Fibres tend to absorb moisture from the air resulting in a wet fibre. Absorption of even a small amount of moisture by fibres during storage and subsequent 3D printing reduces the final quality of individual parts and causes manufacturing problems.
The wet fibre can be dried but fibre drying is a technical challenge due to the combination of plastic characteristics and conditions required for drying. Commonly available fibre dryers use the form of "hot air drying". Although this approach somewhat reduces the moisture content it does not exclude it. In addition, the high temperatures required for hot air drying can damage the fibres. By using vacuum filament drying the moisture is completely eliminated which reduces manufacturing problems, improves component quality and keeps the fibres intact and undamaged.
This page provides a preview of the moisture related problems for 3D printing and the technical background for fibre drying.
Advantages of vacuum
All drying techniques work with water evaporation. The water is effectively evaporated at a boiling point which is 100 °C at atmospheric pressure. Fibers can not withstand these temperatures and their structure is damaged.
Lower temperatures lead to partial removal of moisture. Traditional techniques are not suitable for drying plastic-based fibres.

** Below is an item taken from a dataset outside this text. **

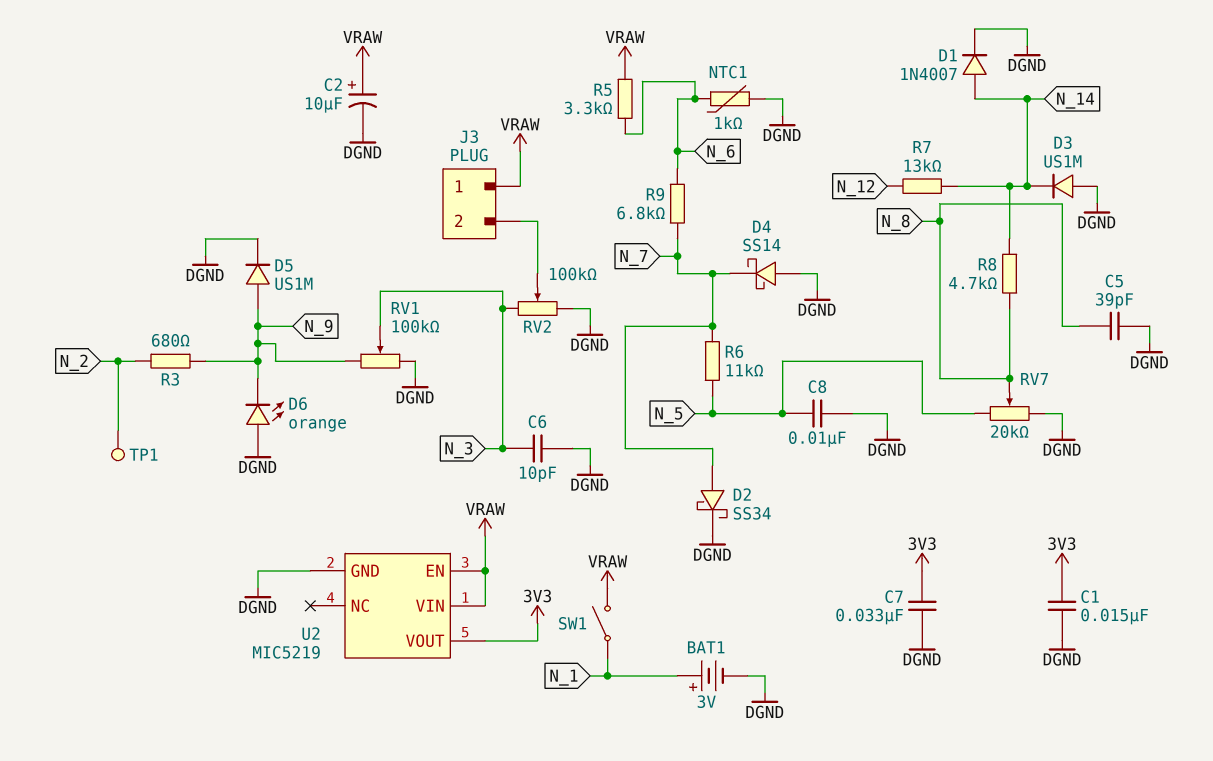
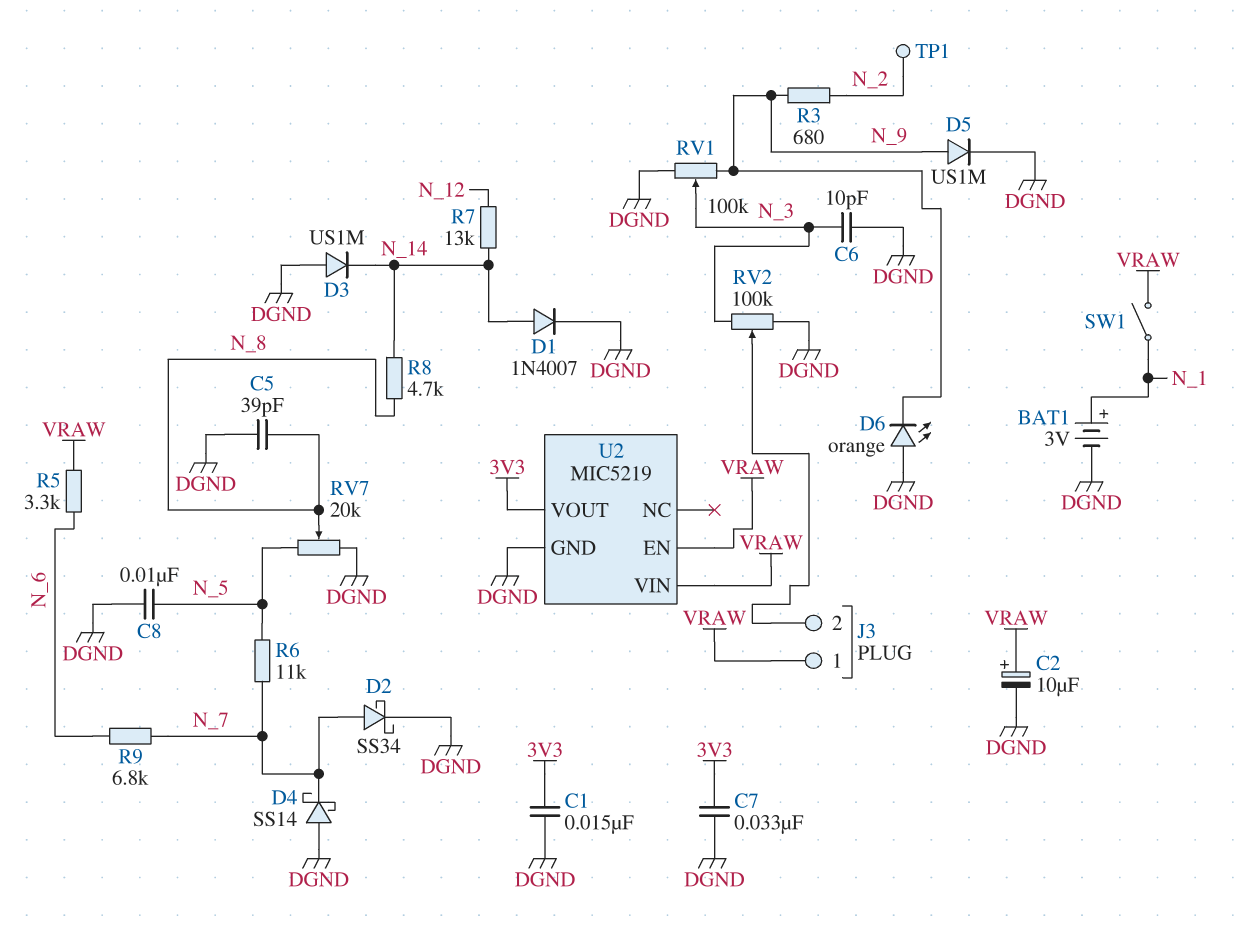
NTC1: 1k (DGND, N_6) -> none

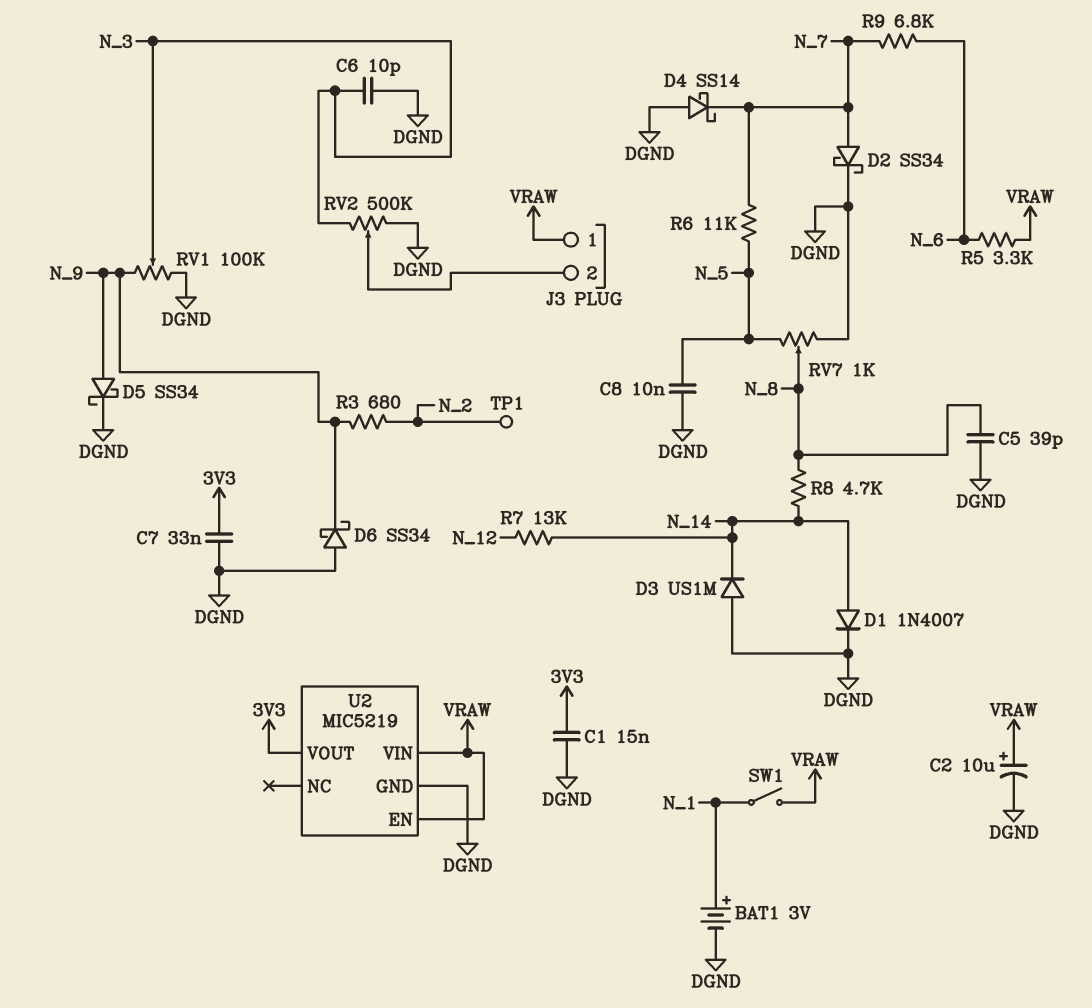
D5: diode US1M (A N_9, K DGND) -> schottky SS34 (A N_9, K DGND)
D6: LED orange (A DGND, K N_9) -> schottky SS34 (A DGND, K N_9)
RV2: 100k (DGND, N_3, wiper J3/2) -> 500k (DGND, N_3, wiper J3/2)
RV7: 20k (DGND, N_5, wiper N_8) -> 1k (DGND, N_5, wiper N_8)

Vacuum works by reducing the pressure which in turn lowers the temperature required for the water to boil and evaporate. This allows the fibre to be printed without moisture and damage!
Warm air drying
All commercially available fibre dryers use warm air drying which we use in everyday life, such as laundry drying. This method requires three conditions that are critical to its effectiveness. First, the temperature must be high enough for the water to evaporate, the wind blowing, and the humidity to be low.
There are two major challenges to fibre drying. First, the fibres cannot be heated to the desired temperature without degrading their quality and secondly, it is difficult to control the humidity. The 'hot air' method leads to partially dried fibre due to insufficient evaporation and insufficient water migration.
When most of the air is removed from the room a vacuum is generated. This results in low air pressure which leads to improved drying and storage. All water evaporates and is evacuated using a vacuum pump creating a moisture-free space ideal for low temperature drying.
Many common polymers including PLA, PETG, ABS, polycarbonate, cellulose and poly (methyl methacrylate) are hygroscopic which means they have a strong tendency to absorb moisture. The process improvement by vacuum drying of the filaments opens the possibility for printing without moisture with a large number of plastic materials.